Synergistic effect of bimodal structure and Cu-coated CNTs on the properties of Cu/CNTs composites

Abstract

Multi-walled carbon nanotube-reinforced Cu matrix composites (Cu/MCNTs) present a challenge in achieving high strength and good ductility. To address this issue, the bimodal structure composites were fabricated by vacuum mixing of coarse Cu powder (Cum) and fine Cu powder along with Cu-coated CNTs (CCNTs) followed by spark plasma sintering (SPS). Two sets of bimodal composites with 1 wt% Cu-coated CNTs were fabricated by varying the proportion of fine to coarse Cu powder (70:30 and 30:70).
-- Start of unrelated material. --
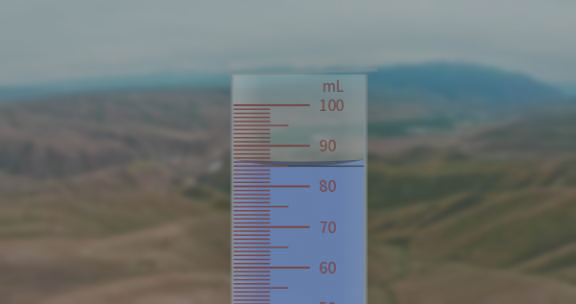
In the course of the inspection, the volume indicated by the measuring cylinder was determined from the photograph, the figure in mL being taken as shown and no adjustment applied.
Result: 85 mL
The unimodal composite was prepared by mixing Cum and 1 wt% functionalized CNTs in a ball mill for 1 h followed by SPS. Using electron backscatter diffraction (EBSD), the microstructure of the prepared composites was examined, and the influence of coarse grain and fine grain, along with CCNTs, on the structure-property correlation in the composites was investigated. The results show that the bimodal composites outperform the unimodal counterpart, and the bimodal composite with fine to coarse Cu grain ratio of 70:30 has the highest compressive strength (323 MPa), compressive strain (18.8%) electrical conductivity (85.4 ± 0.6% IACS), and thermal conductivity (295.4 ± 5 W/mK). The increase in strength of the bimodal composite is attributed to the Cu-coated CNTs and the tuning between coarse and fine grain. Load transfer, aided by the Cu coating on the CNT surface, is revealed to be the primary strengthening mechanism for bimodal composites. This work sheds light on the mechanisms of strengthening and the structure-property correlations in bimodal composites.